The two women were both about to say “Well?” but realized that without having to say a word they each knew everything, Leticia about Laura’s failed marriage, and Laura about having to go back to living with Juan Francisco despite everything, to give their home and their sons a second chance. Then Laura remembered that yes, she’d been on the verge of saying that she’d wasted these last years of her life recklessly deceiving herself, that flagrant disillusion had led her to lies: she’d felt justified in abandoning her home and handing herself over to what those two worlds-the internal one of her own rage and the external one of Mexico City society-exalted as an acceptable vendetta for a humiliated woman: pleasure and independence.

Now Laura didn’t know whether either enjoyment or freedom had ever really been hers. Staying with Elizabeth so long that generosity had turned into patronage, then irritation, and finally disdain. Bound over to the love of Orlando until passion revealed itself as games and trickery. Exploring a new society of artists, of old-family people or new money arrivistes who, it’s true, never fooled her, for at Carmen Cortina’s parties appearance was essence and reality its mask.

Being useful, feeling herself to be useful, imagining she was good for something-that brought her under the wing of the Kahlo-Rivera clan, but all her gratitude toward the extraordinary couple who took her in at a bad moment and treated her as a friend and comrade could not disguise the truth that Laura was ancillary to the two artists’ world, she was a replaceable part in a perfectly lubricated geometry like those machines of glittering steel that Diego celebrated in Detroit, but a machine on a fragile base, fragile like Frida Kahlo’s wounded legs. They could take care of themselves. Laura would always love them, but she had no illusions: they loved but did not need her.

“What do I need, Mama? Who needs me?” asked Laura, after telling Leticia all these things-everything she’d sworn not to tell her and now, having blurted them out so quickly, vertiginously, clasping her mother’s strong and diligent hands, not knowing if she’d actually said it all or if Leticia once again had divined her feelings and ideas without Laura’s saying a word.

“Well?” asked Leticia, and Laura knew she knew.

“So the boys should stay here?”

“Only while you find your husband again.”

“And what if we can’t understand each other, which is very possible?”

“The fact is, the two of you will never understand each other. That’s the problem. The important thing is for you to take on the burden of something real and decide to save it instead of waiting for someone to save you. Which is what you’ve done until now. Excuse me for saying so.”

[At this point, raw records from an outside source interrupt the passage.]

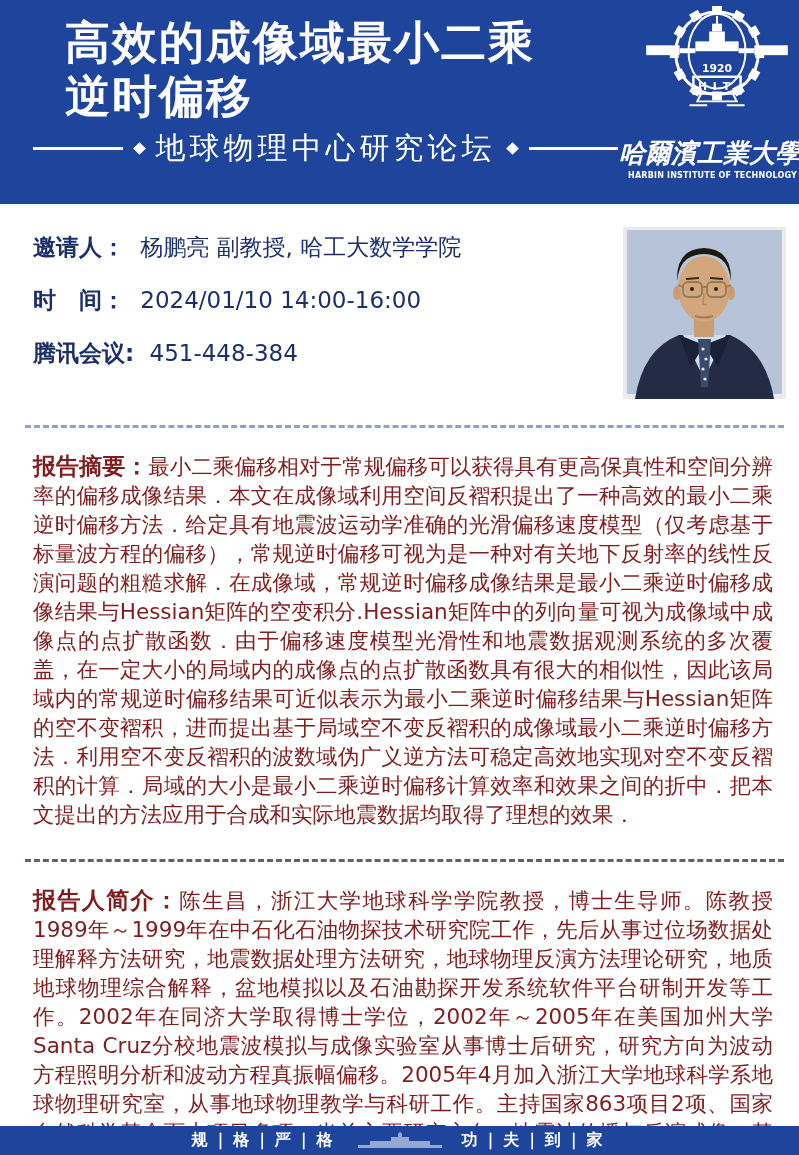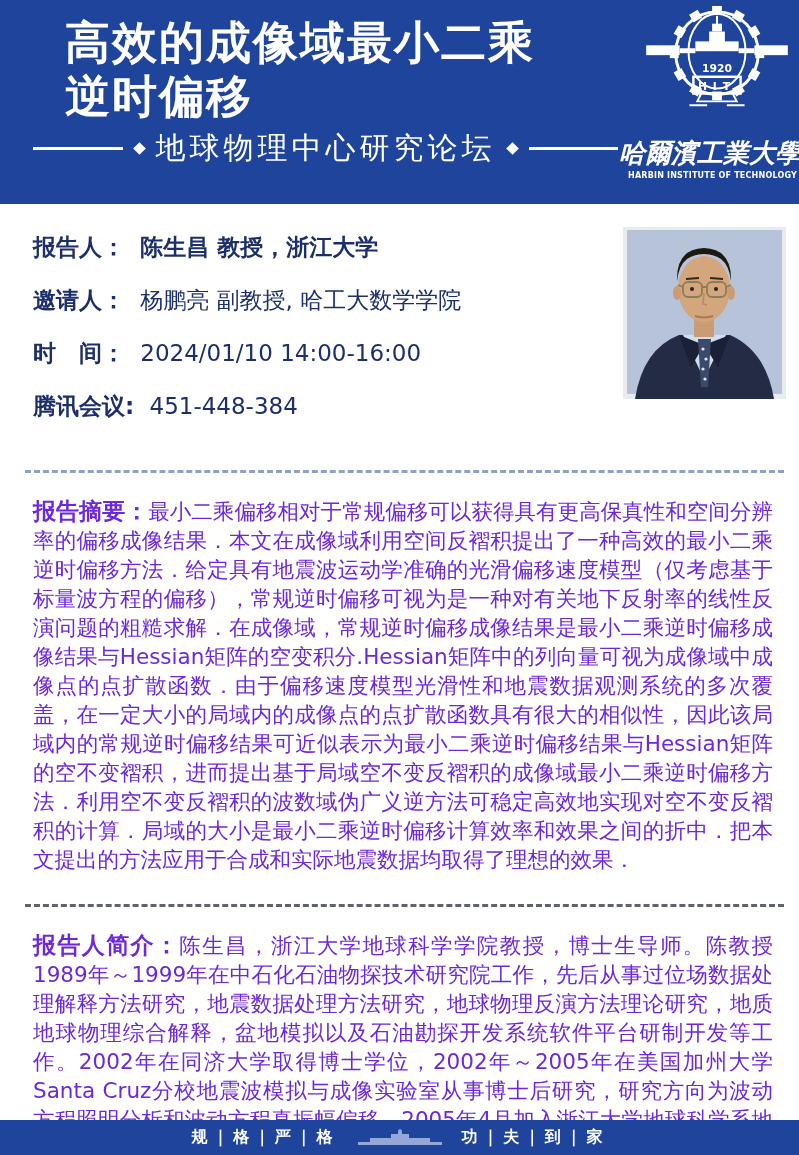"报告人： 陈生昌 教授，浙江大学" div.info-row { html: <div> <span>报告人：</span> <span>陈生昌 教授，浙江大学</span> </div> -> none }
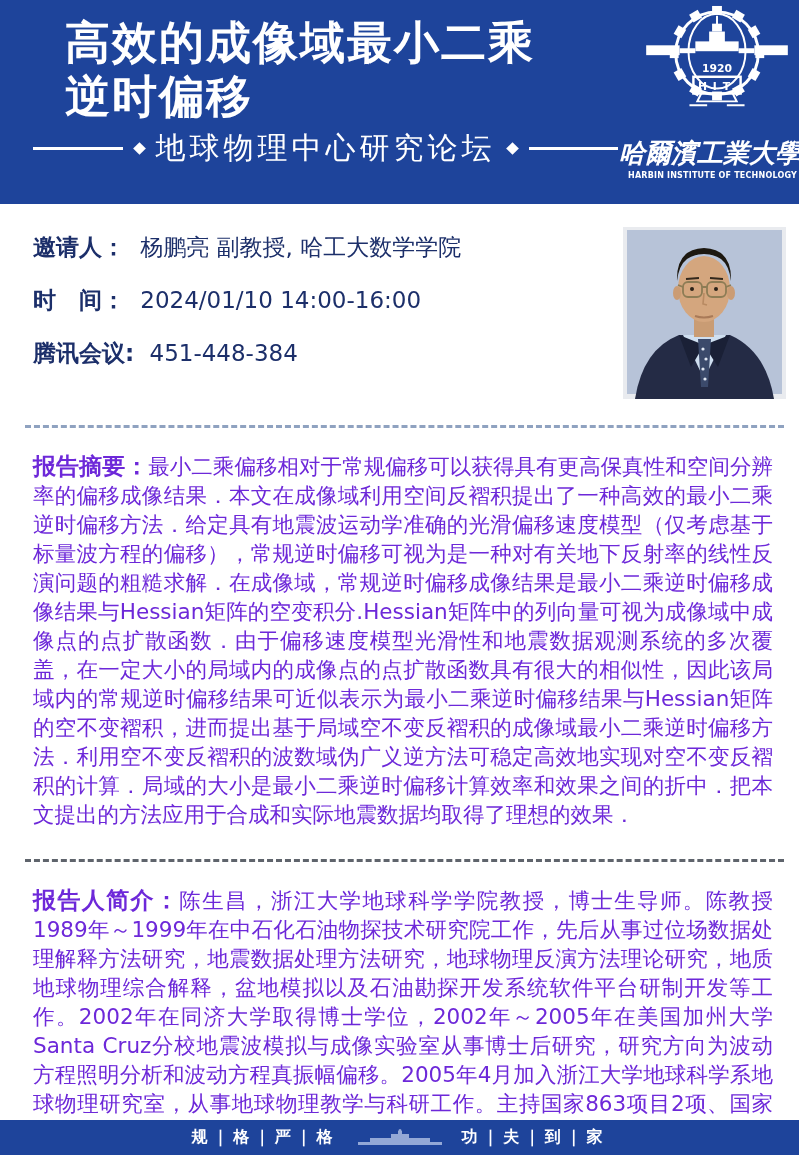"报告摘要：最小二乘偏移相对于常规偏移可以获得具有更高保真性和空间分辨率的偏移成像" .section { color: #6d28d9 -> #7f1d1d }
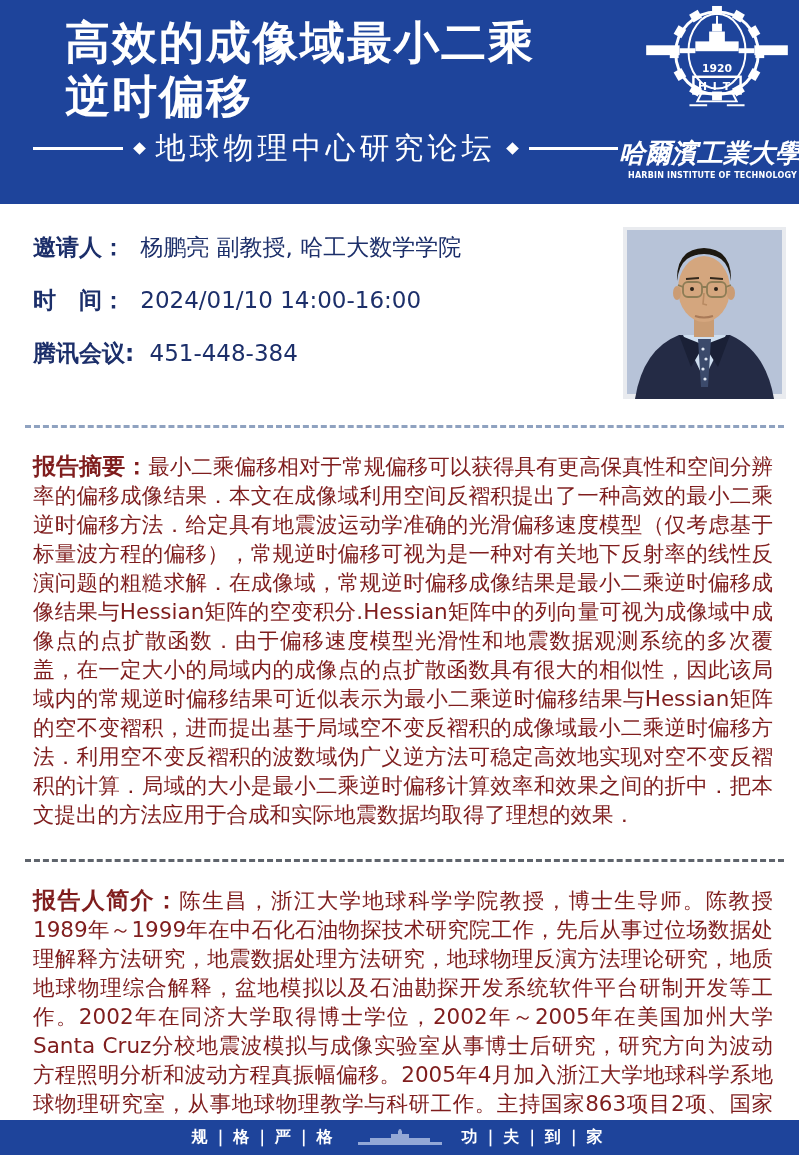"规｜格｜严｜格" .footer { height: 35px -> 29px }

“Even if I know it will turn out badly again.”

Leticia nodded. “Sometimes we have to do things knowing beforehand we’re going to fail.”

“What do I get from that, Mutti?”

“I’d say the opportunity to become yourself, to leave your failed efforts behind. You won’t go through them again.”

“I should walk into a disaster with my eyes wide open, is that what you’re asking of me?”

“We have to finish things. You’re leaving too much unfinished, too many loose ends. Be yourself, not someone else’s toy, even if it costs you dearly to be a little more authentic.”

“It wasn’t authentic, everything that’s happened to me since I left Orlando?”